Y, claro, enseguida el Síndrome del Día de la Marmota: porque toda novedad de la Casa Real Española pareciera requerir de una compulsiva y febril y drástica y total adicción rewind. Me explico: no alcanza con decir que Leonor nació luego de 37 semanas de embarazo, que el parto fue por cesárea, que duró 3 horas y media, que mide esto y que pesa aquello. No; ocurre que el amor de los españoles por su familia real (dos de cada tres españoles no tienen ninguna duda de que la monarquía tiene el trabajo garantizado por todo el siglo XXI y que no hay necesidad alguna de vida republicana) es directamente proporcional al sadismo que ponen en práctica los ingleses para con la suya. Así que hay que demostrarles cariño; ¿y qué se les puede regalar a los habitantes del Palacio de la Zarzuela que ya no tengan? Fácil. Lo más valioso, lo que no tiene precio: tiempo. Mucho. Acumulativo. Por lo que, a la hora de informar del nacimiento de un nuevo miembro, se impone remontarse al principio del cuento, al Había una vez... del asunto.
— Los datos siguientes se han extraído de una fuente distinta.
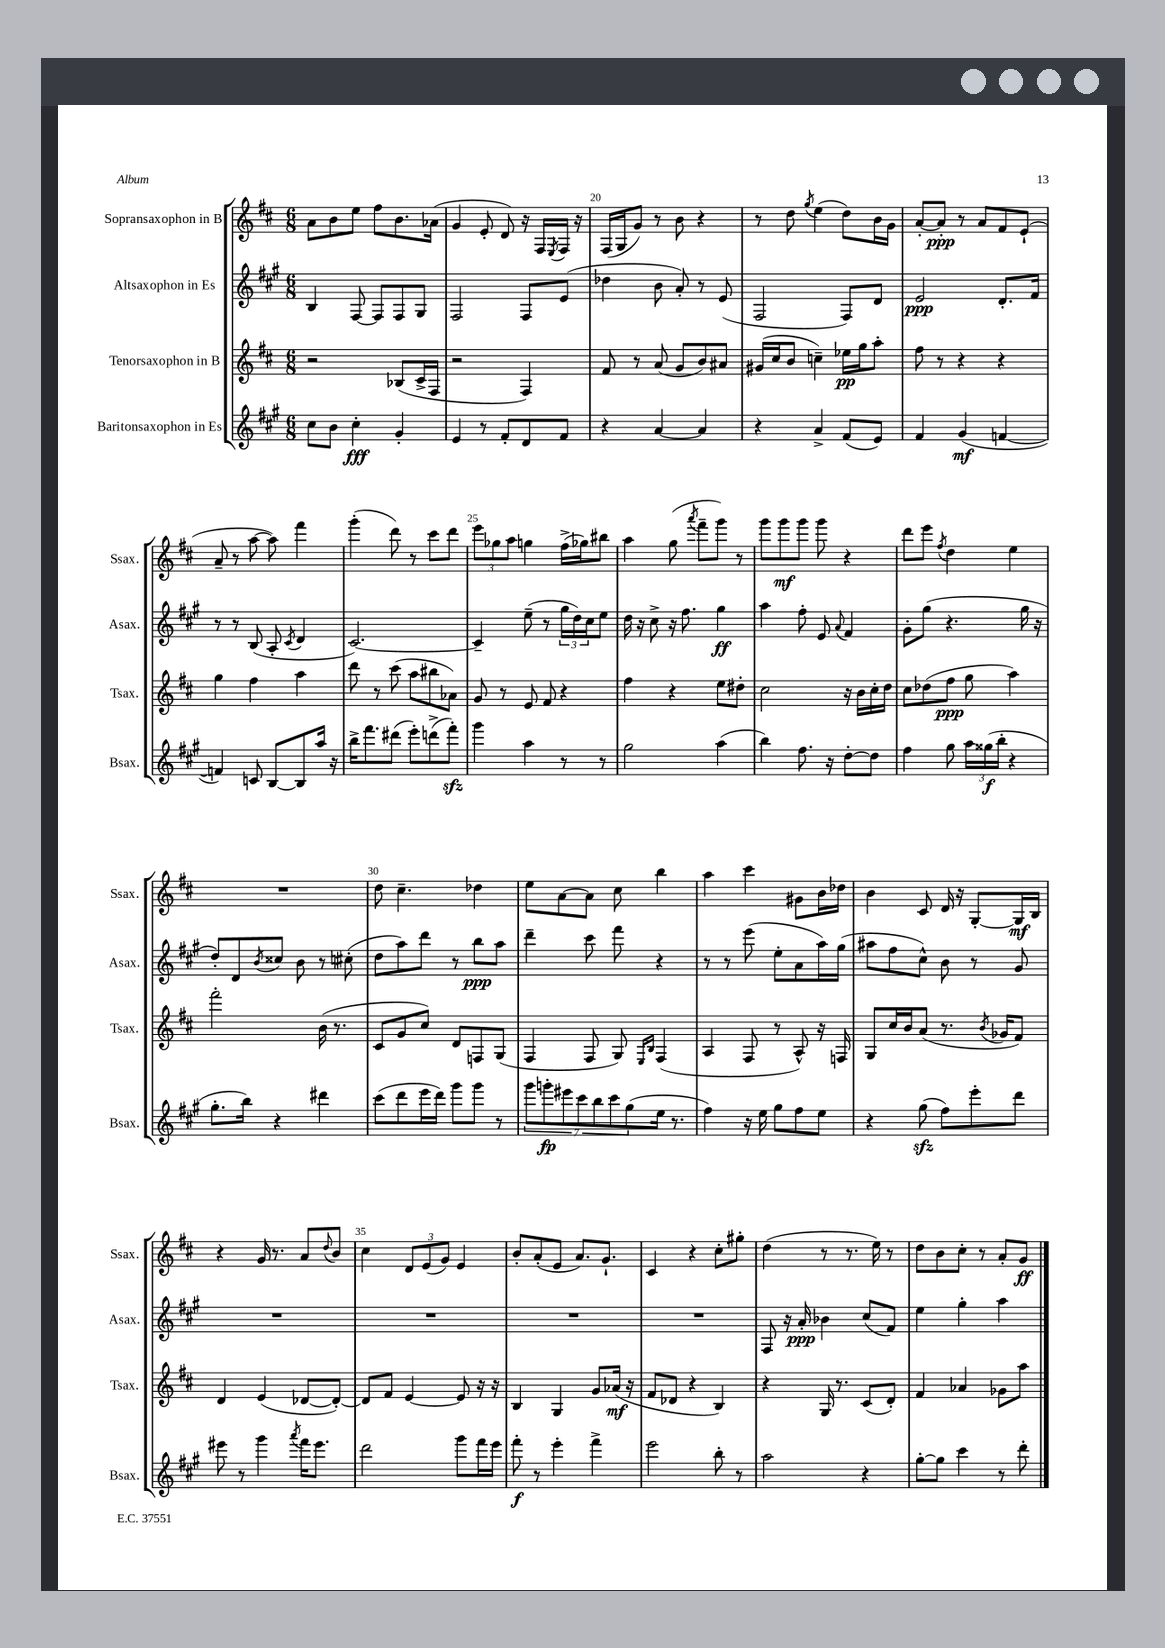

**kern	**kern	**kern	**kern
*staff4	*staff3	*staff2	*staff1
*clefG2	*clefG2	*clefG2	*clefG2
*k[f#c#g#]	*k[f#c#]	*k[f#c#g#]	*k[f#c#]
*M6/8	*M6/8	*M6/8	*M6/8
8cc#	2r	4B	8a
8b	.	.	8b
4cc#'	.	[8F#	8ee
.	.	8F#]	8ff#
4g#'	(8B-	8F#	8.b
.	16c#^	8G#	.
.	16F#	.	(16a-
=	=	=	=
4e	2r	2F#	4g
8r	.	.	8e'
8f#'	.	.	8d)
8d	4F#)	8F#	16r
.	.	.	16F#
.	.	.	8qE
8f#	.	(8e	16F#
.	.	.	16r
=	=	=	=
4r	8f#	4dd-	(16F#
.	.	.	16G
.	8r	.	8g)
[4a	(8a	8b	8r
.	8g	8a')	8b
4a]	8b)	8r	4r
.	8a#	(8e	.
=	=	=	=
4r	(16g#	2F#	8r
.	16cc#	.	.
.	8b	.	8dd
.	.	.	8qgg
4a^	4cc~)	.	(4ee
(8f#	16ee-	8F#)	8dd)
.	16gg	.	.
8e)	8aa'	8d	16b
.	.	.	16g
=	=	=	=
4f#	8ff#	2e	[8a'
.	8r	.	8a']
(4g#	4r	.	8r
.	.	.	8a
[4f	4r	8.d'	8f#
.	.	.	(8e`
.	.	16f#	.
=	=	=	=
4f])	4gg	8r	8a~
.	.	8r	8r
8c	4ff#	(8B	[8aa
[8B	.	8A'	8aa])
.	.	8qc#	.
8B]	4aa	4d	4fff#
16aa	.	.	.
16r	.	.	.
=	=	=	=
16bb^	8ddd	[2.c#)	(4ggg'
8.fff#	.	.	.
.	8r	.	.
(8ddd#	(8ccc#	.	8ddd)
8eee')	8aa	.	8r
(8ddd^	8bb#	.	8ccc#
8fff#')	8a-)	.	8ddd
=	=	=	=
4ggg#	8g	4c#~]	12eee
.	.	.	12gg-
.	8r	.	.
.	.	.	12aa
4aa	8e	(8ee~	4gg
.	8f#	8r	.
8r	4r	24gg#	(16ff#^
.	.	24dd)	.
.	.	.	16gg-)
.	.	24cc#	.
8r	.	8ee	8bb#
=	=	=	=
2gg#	4ff#	16dd	4aa
.	.	16r	.
.	.	8cc#^	.
.	4r	16r	(8gg
.	.	8.ff#	.
.	.	.	8qaaa
.	.	.	8fff#~
(4aa	8ee	4gg#	8ggg)
.	8dd#'	.	8r
=	=	=	=
4bb)	2cc#	4aa	8ggg
.	.	.	8ggg
8.ff#	.	8ff#'	8ggg
.	.	8e	8ggg
16r	.	.	.
.	.	8qqa	.
[8dd'	16r	4f#	4r
.	16b	.	.
8dd]	16cc#'	.	.
.	16dd	.	.
=	=	=	=
4ff#	8cc#	8g#'	8ddd
.	(8dd-	(8gg#	8eee
.	.	.	8qff#
8gg#	8ff#	4.r	4dd
24aa	8gg	.	.
(24gg##	.	.	.
24bb'	.	.	.
4r	4aa)	.	4ee
.	.	16gg#	.
.	.	16r	.
=	=	=	=
8.gg#'	2fff#'	8dd')	2.r
.	.	8d	.
16bb)	.	.	.
.	.	8qb	.
4r	.	8cc##	.
.	.	8b	.
4ddd#	(16b	8r	.
.	8.r	.	.
.	.	(8cc#'	.
=	=	=	=
(8ccc#	8c#	8dd	8dd
8ddd	8g	8aa)	4.cc#~
16eee	8cc#)	8ddd	.
16ddd)	.	.	.
8ggg#	8d	8r	.
8ggg#	8F	8bb	4dd-
8r	(8G	8aa	.
=	=	=	=
14ggg#	4F#	4ddd~	8ee
14ggg'	.	.	.
.	.	.	[8a
14eee#	.	.	.
14ccc#	.	.	.
.	8F#	8ccc#	8a]
14bb	.	.	.
14ccc#	.	.	.
.	8G)	8fff#	8cc#
(14gg#	.	.	.
.	16qqE	.	.
.	16qqB	.	.
16ee	(4F#	4r	4bb
8.r	.	.	.
=	=	=	=
4ff#)	4A	8r	4aa
.	.	8r	.
16r	8F#	(8eee	4ccc#
16ee	.	.	.
8gg#	8r	8ee'	.
8ff#	8A^^)	8a	8g#
8ee	16r	16aa)	16b
.	16F	(16gg#	16dd-
=	=	=	=
4r	8G	8aa#	4b
.	16cc#	8ff#	.
.	16b	.	.
(8gg#	(8a	8cc#^^)	8c#
8ff#)	8.r	8b	16d
.	.	.	16r
8eee'	.	8r	[8G'
.	8qb	.	.
.	16g-	.	.
8ddd	8f#)	8g#	16G]
.	.	.	16B
=	=	=	=
8eee#	4d	2.r	4r
8r	.	.	.
4ggg#	(4e	.	16g
.	.	.	8.r
8qaaa	.	.	.
16fff#	[8d-	.	8a
8.eee#	.	.	.
.	.	.	8qqdd
.	8d-'_)	.	8b
=	=	=	=
2ddd	8d-]	2.r	4cc#
.	8f#	.	.
.	[4e	.	12d
.	.	.	(12e
.	.	.	12g)
8ggg#	8e]	.	4e
16fff#	16r	.	.
16eee	16r	.	.
=	=	=	=
8fff#'	4B	2.r	8b'
8r	.	.	(8a'
4eee'	4G	.	8e
.	.	.	8.a)
4fff#^	8g	.	.
.	.	.	8.g`
.	(16a-	.	.
.	16r	.	.
=	=	=	=
2eee	8f#	2.r	4c#
.	8d-	.	.
.	4r	.	4r
8bb'	4B)	.	8cc#'
8r	.	.	8gg#'
=	=	=	=
2aa	4r	8F#	(4dd
.	.	16r	.
.	.	16a'	.
.	16G	4b-	8r
.	8.r	.	.
.	.	.	8.r
4r	(8c#	(8cc#	.
.	.	.	16ee)
.	8d')	8f#)	8r
=	=	=	=
[8gg#'	4f#	4ee	8dd
8gg#]	.	.	8b
4ccc#	4a-	4gg#'	8cc#'
.	.	.	8r
8r	8g-	4aa	8a'
8ddd'	8aa	.	8g
==	==	==	==
*-	*-	*-	*-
O como mínimo hasta el nacimiento de Juan Carlos I. Y así volver a pasar por su boda con Sofía, el alumbramiento de Felipe, las bodas de las infantas y los nacimientos de sus muchos vástagos, los replays de la noticia de que la chica de las noticias Letizia había sido la elegida, los preparativos para el enlace, la tormenta sobre Madrid la mañana de los esponsales y el comunicado de que la princesa de Asturias estaba embarazada (durante una carrera de Fernando Alonso), y el “susto” de días atrás, y los mensajes de la Casa Real, y la cesárea de hace unas horas, y el anuncio de que se llamará Leonor. Y volver a empezar. Y uno como Bill Murray condenado a vivirlo y revivirlo una y otra vez, preguntándonos cuándo se interrumpirá el loop, respondiéndonos que hay loop para rato; porque todo volverá a comenzar con la salida de la clínica y la foto de familia y el bautismo y así hasta el nacimiento del próximo infante o infanta (serán por encima de dos y por debajo de cinco, según lo que anunciaron) y larga vida a todos ellos. Y largos noticieros.

CUATRO Sumarle a todo esto, claro, el tema de fondo, que tiene que ver con una nueva modificación a la Carta Magna de esta monarquía constitucional y que tiene que ver con la garantía de igualdad de derechos –más allá del sexo– en la sucesión al trono. Un 81,4 por ciento de los españoles la apoyan, un 8,5 está en contra y un 10,1 por ciento prefiere pensar en asuntos del tipo cómo llegar a fin de mes o cómo pagar la hipoteca del piso. Pero más temprano que tarde también ellos sucumbirán al encantamiento. Y opinarán y sintonizarán los hoy súbitamente empalagosos y reverenciales programas de prensa rosa –por lo general teñidos del rojo escarlata de la sangre derramada a golpe de cheque a cambio de chisme– que sólo se dedicarán a repetir nimios detalles hasta el hartazgo y la satisfacción de los televidentes. Y así hasta que la realidad vuelva a reclamarle tiempo y terreno a lo real.
Mientras tanto y hasta entonces, la vida es uno de esos cuentos de hadas que nunca entendí muy bien por qué no se llaman cuentos de princesas.